[Start of section]
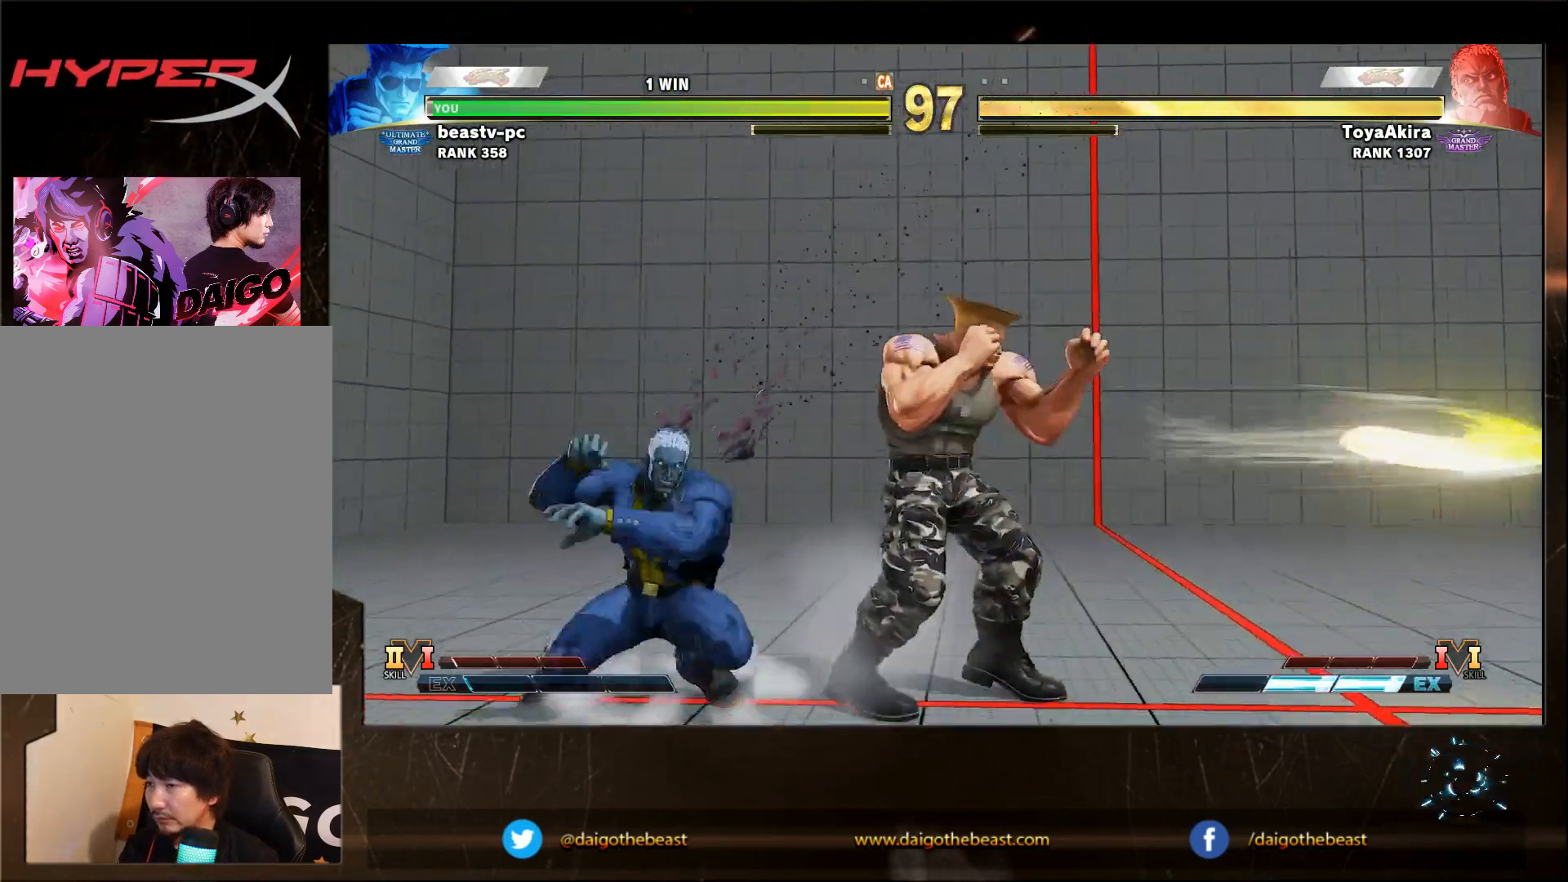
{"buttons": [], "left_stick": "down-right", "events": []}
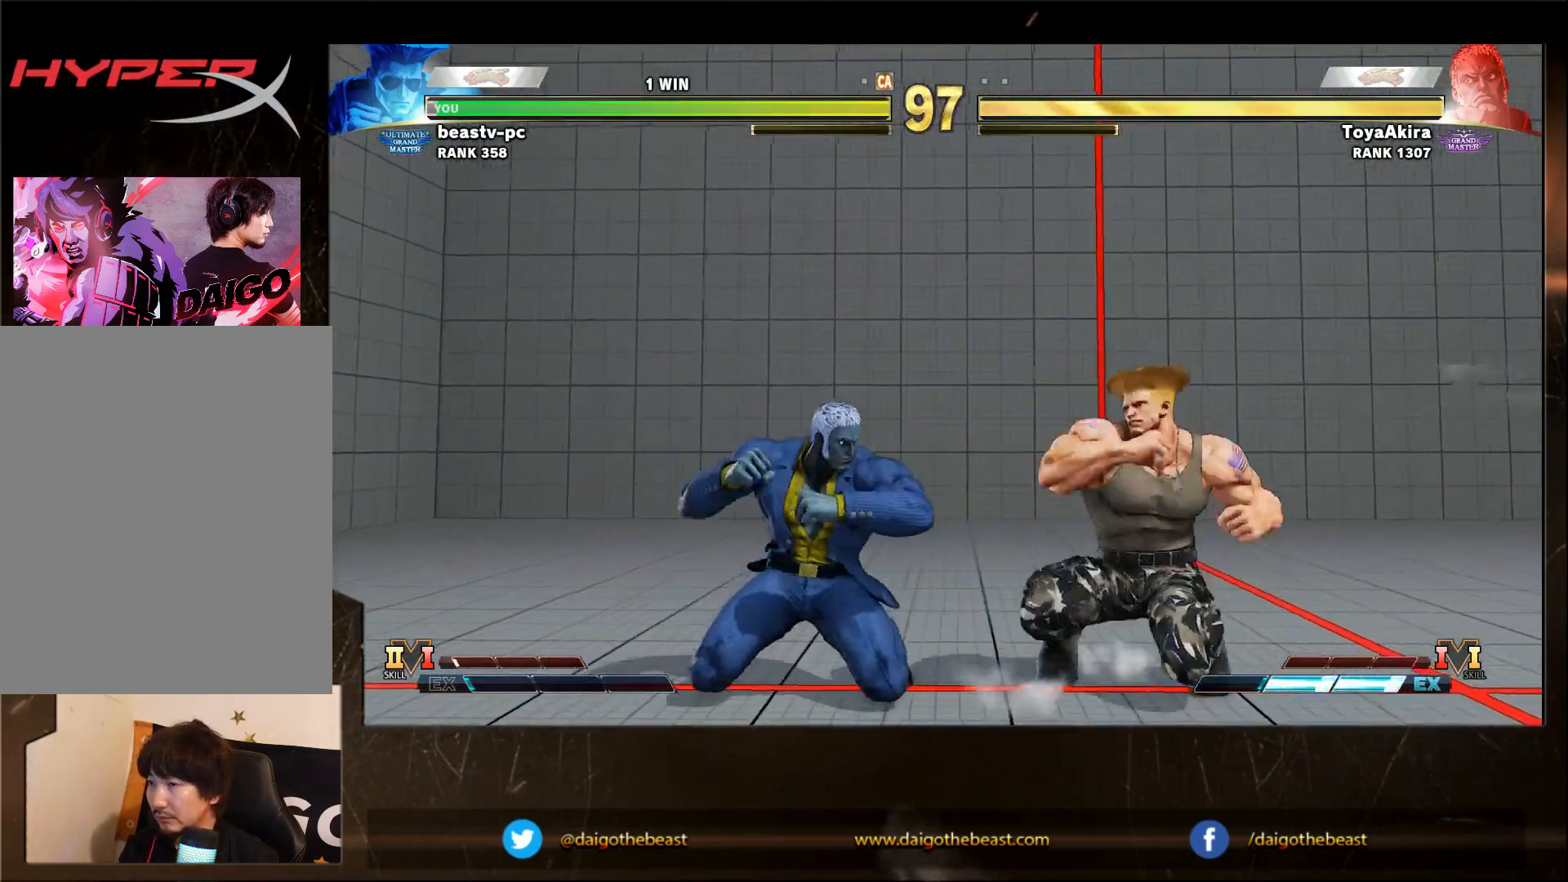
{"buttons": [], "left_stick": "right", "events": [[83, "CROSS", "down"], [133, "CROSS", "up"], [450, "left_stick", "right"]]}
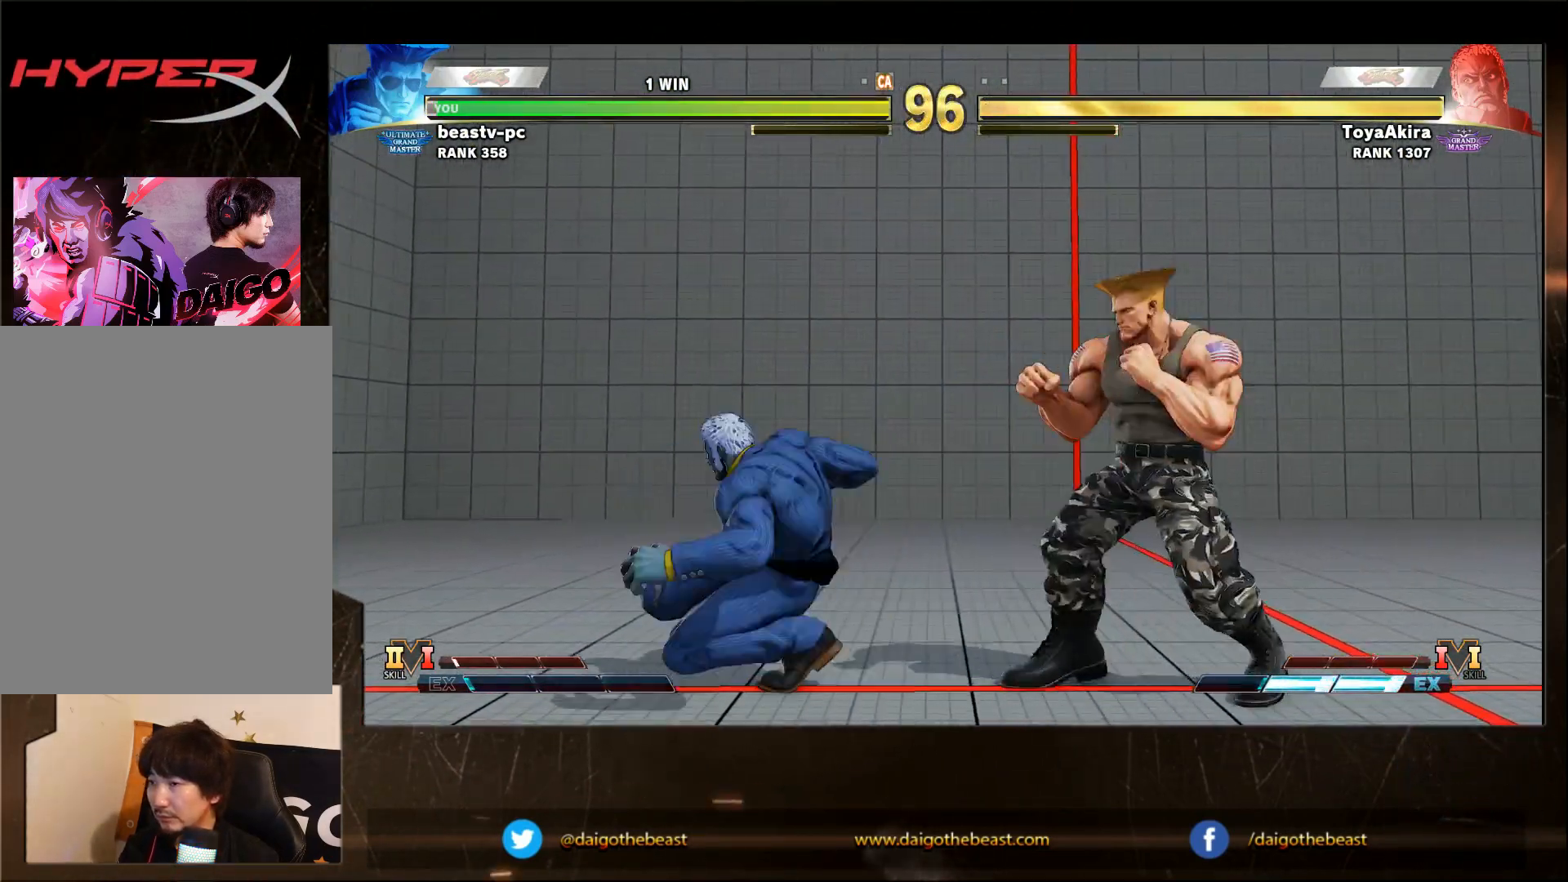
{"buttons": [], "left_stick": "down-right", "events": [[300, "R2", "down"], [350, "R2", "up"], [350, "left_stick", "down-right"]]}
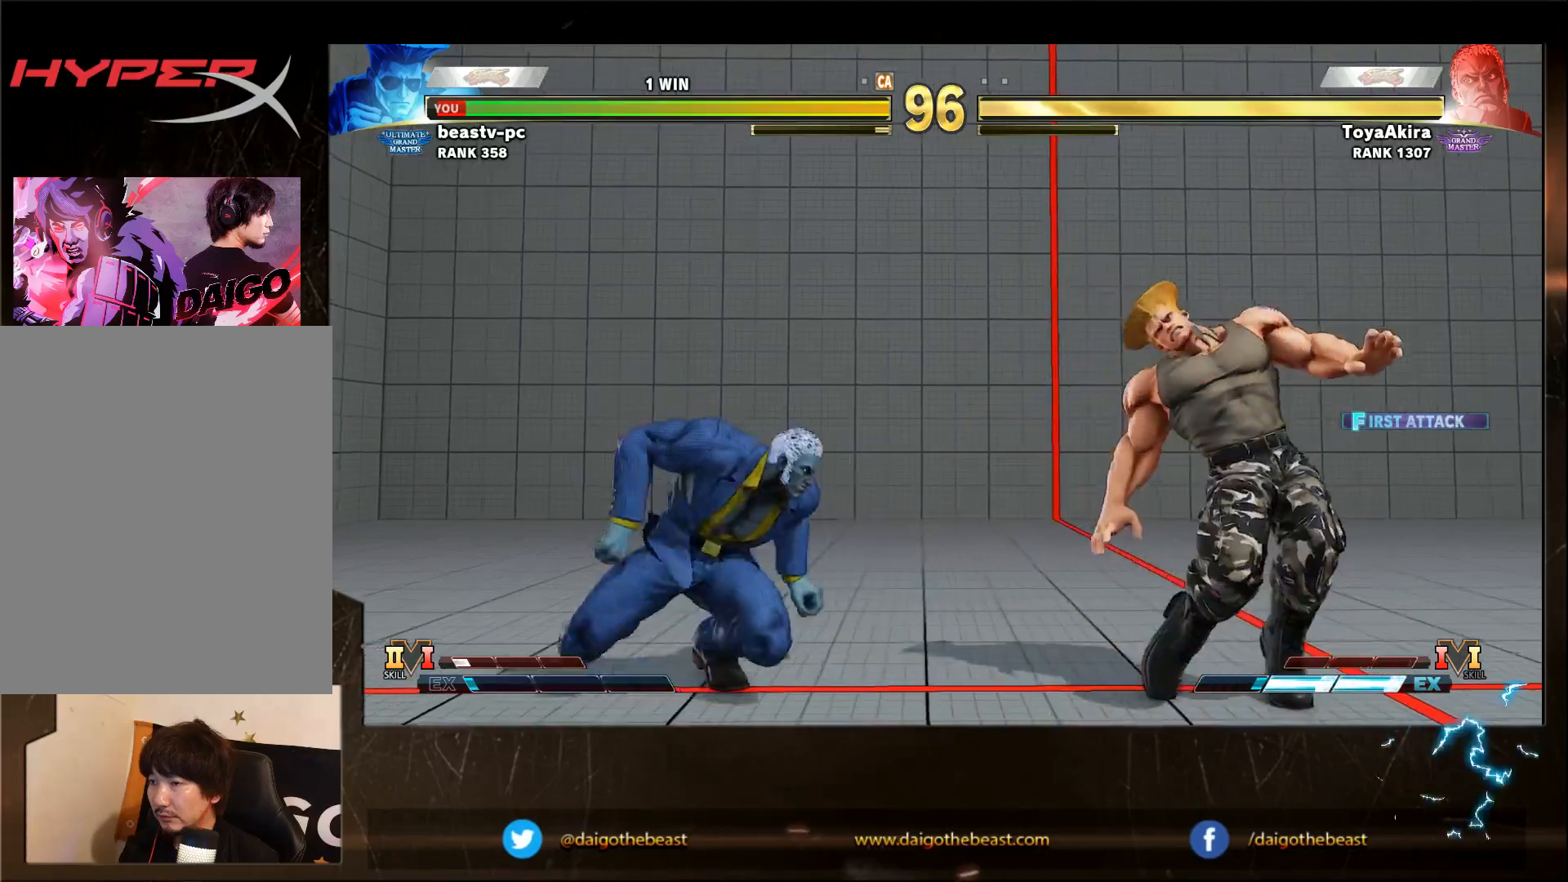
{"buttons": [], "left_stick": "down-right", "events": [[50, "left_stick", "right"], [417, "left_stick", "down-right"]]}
[End of section]
### WHAT THIS TASK INVOLVES
A faithful copy of all the data above is required, printed exactly and with no pictures.

### YOUR RESPONSE
{"buttons": [], "left_stick": "down-right", "events": []}
{"buttons": [], "left_stick": "right", "events": [[83, "CROSS", "down"], [133, "CROSS", "up"], [450, "left_stick", "right"]]}
{"buttons": [], "left_stick": "down-right", "events": [[300, "R2", "down"], [350, "R2", "up"], [350, "left_stick", "down-right"]]}
{"buttons": [], "left_stick": "down-right", "events": [[50, "left_stick", "right"], [417, "left_stick", "down-right"]]}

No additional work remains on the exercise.